SOURCE MATERIAL ->

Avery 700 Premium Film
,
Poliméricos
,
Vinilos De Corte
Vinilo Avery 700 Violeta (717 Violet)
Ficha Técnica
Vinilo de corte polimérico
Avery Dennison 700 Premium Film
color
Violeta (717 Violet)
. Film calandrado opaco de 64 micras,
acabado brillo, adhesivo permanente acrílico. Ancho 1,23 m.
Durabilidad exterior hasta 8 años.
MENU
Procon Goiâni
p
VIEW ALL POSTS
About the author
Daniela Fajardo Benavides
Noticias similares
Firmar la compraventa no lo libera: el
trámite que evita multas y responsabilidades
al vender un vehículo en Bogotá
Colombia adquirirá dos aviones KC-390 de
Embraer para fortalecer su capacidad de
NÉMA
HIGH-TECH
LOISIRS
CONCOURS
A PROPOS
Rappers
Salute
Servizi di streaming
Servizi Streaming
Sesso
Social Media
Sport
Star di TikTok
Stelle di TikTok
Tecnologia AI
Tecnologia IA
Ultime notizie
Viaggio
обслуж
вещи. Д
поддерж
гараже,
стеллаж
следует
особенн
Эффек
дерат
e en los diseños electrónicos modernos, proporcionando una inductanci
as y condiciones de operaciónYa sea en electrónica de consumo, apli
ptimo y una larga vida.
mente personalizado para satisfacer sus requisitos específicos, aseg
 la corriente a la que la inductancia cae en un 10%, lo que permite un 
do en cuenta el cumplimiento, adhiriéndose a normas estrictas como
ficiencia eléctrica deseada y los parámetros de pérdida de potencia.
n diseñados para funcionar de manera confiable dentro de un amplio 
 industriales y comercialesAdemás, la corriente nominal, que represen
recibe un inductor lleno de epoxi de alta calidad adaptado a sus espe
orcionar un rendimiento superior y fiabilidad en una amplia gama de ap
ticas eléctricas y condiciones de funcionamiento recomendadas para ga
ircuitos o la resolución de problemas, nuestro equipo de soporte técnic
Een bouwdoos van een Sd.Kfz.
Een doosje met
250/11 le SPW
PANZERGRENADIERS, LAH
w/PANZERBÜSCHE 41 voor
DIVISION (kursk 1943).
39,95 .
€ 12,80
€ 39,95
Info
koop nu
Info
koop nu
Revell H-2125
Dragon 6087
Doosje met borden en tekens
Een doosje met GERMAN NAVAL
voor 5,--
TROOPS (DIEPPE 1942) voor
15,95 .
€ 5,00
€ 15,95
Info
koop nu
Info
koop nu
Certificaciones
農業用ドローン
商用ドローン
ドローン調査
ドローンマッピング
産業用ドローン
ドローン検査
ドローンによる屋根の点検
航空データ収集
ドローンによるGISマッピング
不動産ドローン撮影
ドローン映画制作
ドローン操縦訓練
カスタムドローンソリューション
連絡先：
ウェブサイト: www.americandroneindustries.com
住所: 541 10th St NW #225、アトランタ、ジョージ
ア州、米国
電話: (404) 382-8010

TASK -> Please locate every line in the listing above that contains the string "condiciones" with the same capitalization, and copy each of those lines.

RESULT ->
as y condiciones de operaciónYa sea en electrónica de consumo, apli
ticas eléctricas y condiciones de funcionamiento recomendadas para ga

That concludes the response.